HOW TO COMPLETE THIS TASK:
Restate, word for word and with no pictures, the stretch of lines in the data below that begins at the line with "Платформа обратной" and ends at the line with "Publicerad 9 november 2023", inclusive.

DATA FOR PROCESSING:
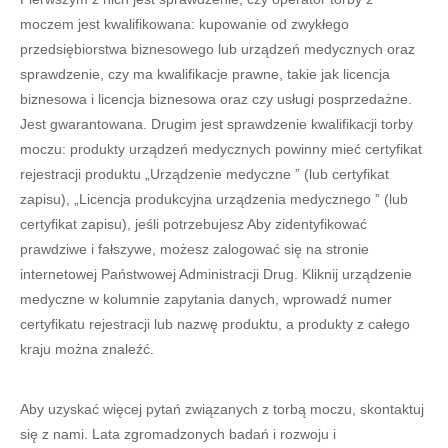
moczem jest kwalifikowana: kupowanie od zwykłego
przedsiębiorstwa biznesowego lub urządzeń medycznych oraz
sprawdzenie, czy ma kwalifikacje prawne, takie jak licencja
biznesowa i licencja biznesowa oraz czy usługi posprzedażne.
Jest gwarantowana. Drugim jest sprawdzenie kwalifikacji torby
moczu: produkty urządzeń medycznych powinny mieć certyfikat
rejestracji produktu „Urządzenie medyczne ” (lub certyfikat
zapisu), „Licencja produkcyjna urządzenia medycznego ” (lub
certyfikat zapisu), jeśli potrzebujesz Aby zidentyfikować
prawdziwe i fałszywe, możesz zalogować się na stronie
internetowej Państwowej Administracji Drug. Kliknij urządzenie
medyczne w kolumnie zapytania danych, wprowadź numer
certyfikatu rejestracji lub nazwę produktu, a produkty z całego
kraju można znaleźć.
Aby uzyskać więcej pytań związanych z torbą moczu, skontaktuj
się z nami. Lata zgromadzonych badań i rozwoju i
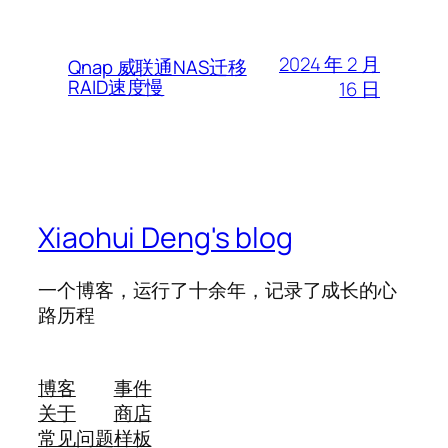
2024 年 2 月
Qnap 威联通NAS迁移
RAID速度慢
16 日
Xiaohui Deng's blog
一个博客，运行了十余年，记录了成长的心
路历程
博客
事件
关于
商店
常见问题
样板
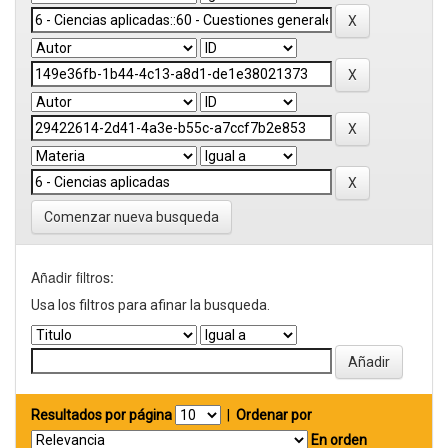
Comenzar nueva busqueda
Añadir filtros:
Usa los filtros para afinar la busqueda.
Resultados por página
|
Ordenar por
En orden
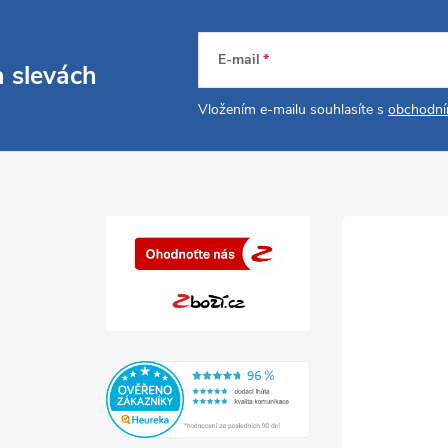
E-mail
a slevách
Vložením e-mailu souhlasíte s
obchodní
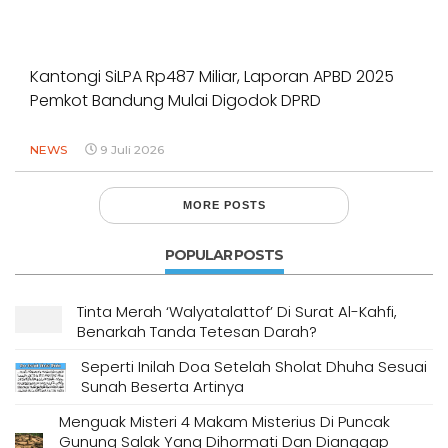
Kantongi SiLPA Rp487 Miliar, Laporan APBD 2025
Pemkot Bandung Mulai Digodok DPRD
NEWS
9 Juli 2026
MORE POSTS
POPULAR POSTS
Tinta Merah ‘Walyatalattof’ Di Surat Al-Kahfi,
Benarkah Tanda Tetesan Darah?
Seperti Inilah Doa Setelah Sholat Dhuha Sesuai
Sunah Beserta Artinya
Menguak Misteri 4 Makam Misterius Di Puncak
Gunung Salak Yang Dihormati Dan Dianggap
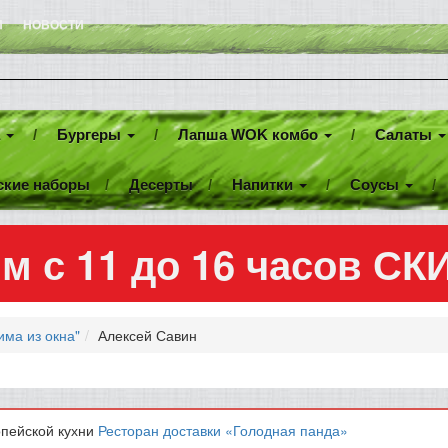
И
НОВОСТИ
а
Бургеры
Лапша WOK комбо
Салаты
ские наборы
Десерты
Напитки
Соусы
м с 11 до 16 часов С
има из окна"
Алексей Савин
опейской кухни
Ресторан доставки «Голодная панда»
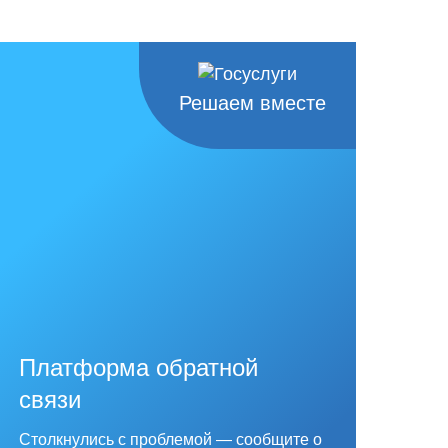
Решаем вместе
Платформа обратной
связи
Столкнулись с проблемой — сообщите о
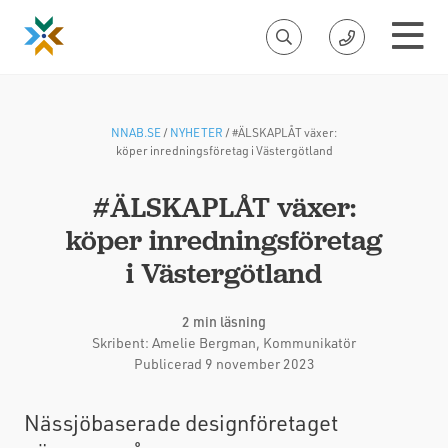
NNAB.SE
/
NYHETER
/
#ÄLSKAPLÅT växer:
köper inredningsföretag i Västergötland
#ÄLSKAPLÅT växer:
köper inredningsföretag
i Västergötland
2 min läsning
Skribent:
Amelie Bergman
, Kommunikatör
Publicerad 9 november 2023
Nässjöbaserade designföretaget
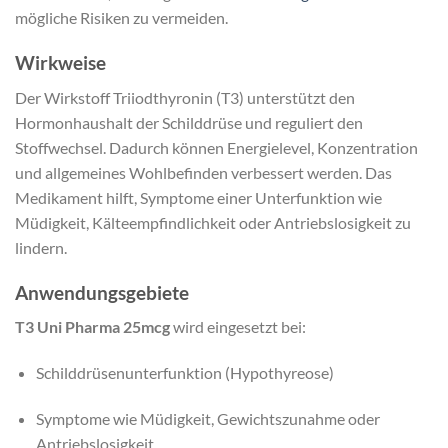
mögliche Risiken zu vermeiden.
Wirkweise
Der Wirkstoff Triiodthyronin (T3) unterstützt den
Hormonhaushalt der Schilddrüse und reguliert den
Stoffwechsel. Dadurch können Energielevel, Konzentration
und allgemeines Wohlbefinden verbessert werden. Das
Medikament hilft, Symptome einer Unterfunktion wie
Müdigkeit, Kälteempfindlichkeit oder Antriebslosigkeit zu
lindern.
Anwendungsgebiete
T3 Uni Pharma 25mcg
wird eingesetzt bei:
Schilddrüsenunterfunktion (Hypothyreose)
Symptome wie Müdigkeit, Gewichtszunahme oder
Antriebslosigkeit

RESULT FOR THIS TASK:
Платформа обратной
связи
Столкнулись с проблемой — сообщите о
NNAB.SE
/
NYHETER
/
#ÄLSKAPLÅT växer:
köper inredningsföretag i Västergötland
#ÄLSKAPLÅT växer:
köper inredningsföretag
i Västergötland
2 min läsning
Skribent:
Amelie Bergman
, Kommunikatör
Publicerad 9 november 2023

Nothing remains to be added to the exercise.